=== Saved data entries ===
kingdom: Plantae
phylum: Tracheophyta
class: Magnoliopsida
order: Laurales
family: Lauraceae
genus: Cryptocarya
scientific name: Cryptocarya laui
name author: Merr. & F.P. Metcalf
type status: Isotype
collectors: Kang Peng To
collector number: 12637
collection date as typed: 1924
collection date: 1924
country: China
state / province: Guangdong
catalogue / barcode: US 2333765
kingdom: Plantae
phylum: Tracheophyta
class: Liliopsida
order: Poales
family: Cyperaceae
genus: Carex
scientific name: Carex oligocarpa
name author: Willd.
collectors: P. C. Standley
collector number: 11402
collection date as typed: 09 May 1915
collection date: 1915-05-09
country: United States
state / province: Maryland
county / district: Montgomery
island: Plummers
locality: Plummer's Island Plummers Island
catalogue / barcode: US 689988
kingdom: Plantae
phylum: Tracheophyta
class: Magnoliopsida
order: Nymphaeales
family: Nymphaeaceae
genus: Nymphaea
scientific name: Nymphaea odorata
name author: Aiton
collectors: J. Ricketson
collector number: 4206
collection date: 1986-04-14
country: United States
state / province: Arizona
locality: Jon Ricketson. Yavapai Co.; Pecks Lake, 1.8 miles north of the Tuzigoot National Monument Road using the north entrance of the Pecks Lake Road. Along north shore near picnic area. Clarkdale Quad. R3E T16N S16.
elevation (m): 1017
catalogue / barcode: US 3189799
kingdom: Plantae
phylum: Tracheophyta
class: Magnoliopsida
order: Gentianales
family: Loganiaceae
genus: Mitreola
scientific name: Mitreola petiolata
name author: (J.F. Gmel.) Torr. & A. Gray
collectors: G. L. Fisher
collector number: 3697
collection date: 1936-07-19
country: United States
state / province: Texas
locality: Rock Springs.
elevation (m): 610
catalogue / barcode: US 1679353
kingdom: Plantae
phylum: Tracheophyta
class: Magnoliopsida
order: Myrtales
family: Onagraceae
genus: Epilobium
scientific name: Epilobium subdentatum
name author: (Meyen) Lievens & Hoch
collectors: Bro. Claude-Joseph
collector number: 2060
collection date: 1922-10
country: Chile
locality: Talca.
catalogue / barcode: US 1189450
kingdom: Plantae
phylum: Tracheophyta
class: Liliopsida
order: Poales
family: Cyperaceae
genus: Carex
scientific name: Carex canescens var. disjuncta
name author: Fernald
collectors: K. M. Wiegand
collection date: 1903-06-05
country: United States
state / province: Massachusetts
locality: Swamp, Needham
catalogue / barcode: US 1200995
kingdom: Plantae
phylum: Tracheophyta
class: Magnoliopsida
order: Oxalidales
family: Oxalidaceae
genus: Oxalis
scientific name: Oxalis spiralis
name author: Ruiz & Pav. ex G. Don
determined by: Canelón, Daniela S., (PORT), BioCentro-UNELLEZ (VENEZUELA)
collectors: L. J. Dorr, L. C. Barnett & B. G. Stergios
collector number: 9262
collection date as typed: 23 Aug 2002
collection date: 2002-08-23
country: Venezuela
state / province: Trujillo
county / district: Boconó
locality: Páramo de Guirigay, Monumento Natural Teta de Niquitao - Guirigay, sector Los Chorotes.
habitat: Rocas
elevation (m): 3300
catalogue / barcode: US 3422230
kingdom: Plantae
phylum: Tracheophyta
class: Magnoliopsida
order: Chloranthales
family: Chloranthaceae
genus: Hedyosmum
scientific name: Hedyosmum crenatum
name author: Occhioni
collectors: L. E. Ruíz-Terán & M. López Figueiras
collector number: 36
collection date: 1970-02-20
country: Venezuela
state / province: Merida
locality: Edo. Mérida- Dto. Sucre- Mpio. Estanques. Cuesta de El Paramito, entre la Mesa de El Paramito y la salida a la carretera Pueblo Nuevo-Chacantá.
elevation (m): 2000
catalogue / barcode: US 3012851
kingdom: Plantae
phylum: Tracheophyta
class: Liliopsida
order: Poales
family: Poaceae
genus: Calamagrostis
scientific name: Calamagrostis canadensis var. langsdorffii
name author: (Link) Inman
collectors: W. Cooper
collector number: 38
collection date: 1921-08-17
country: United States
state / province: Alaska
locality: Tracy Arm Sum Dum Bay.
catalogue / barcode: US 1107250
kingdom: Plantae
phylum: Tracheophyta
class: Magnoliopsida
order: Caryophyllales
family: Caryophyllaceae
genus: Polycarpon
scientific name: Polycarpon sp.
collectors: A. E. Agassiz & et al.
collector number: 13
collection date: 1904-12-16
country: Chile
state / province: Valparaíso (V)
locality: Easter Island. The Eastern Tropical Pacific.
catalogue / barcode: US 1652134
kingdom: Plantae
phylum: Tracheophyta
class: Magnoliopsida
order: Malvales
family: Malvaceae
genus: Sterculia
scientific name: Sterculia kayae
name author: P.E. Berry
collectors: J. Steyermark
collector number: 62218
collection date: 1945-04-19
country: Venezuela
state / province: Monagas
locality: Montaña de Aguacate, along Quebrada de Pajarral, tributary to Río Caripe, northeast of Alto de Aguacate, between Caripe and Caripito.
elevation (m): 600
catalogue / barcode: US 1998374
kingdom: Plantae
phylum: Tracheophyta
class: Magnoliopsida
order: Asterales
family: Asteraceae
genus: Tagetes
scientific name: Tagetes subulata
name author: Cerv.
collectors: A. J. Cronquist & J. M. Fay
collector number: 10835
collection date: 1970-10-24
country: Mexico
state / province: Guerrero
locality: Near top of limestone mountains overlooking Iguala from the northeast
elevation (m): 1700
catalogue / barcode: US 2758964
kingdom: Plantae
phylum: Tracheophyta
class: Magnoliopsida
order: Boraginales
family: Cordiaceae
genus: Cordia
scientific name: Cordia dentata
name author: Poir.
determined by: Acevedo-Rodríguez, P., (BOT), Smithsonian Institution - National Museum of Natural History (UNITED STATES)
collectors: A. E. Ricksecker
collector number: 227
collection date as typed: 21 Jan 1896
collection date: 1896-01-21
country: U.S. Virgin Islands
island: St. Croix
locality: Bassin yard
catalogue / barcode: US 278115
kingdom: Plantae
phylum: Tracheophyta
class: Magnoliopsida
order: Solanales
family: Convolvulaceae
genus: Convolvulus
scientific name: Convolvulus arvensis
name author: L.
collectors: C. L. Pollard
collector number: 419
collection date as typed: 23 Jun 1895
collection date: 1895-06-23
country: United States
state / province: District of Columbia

=== What to do ===
Please rewrite the listing lines between the line containing "name author: Poir." and the line containing "order: Solanales", inclusive, replacing "locality" with "site" and changing nothing else. Give only those lines.

=== The output ===
name author: Poir.
determined by: Acevedo-Rodríguez, P., (BOT), Smithsonian Institution - National Museum of Natural History (UNITED STATES)
collectors: A. E. Ricksecker
collector number: 227
collection date as typed: 21 Jan 1896
collection date: 1896-01-21
country: U.S. Virgin Islands
island: St. Croix
site: Bassin yard
catalogue / barcode: US 278115
kingdom: Plantae
phylum: Tracheophyta
class: Magnoliopsida
order: Solanales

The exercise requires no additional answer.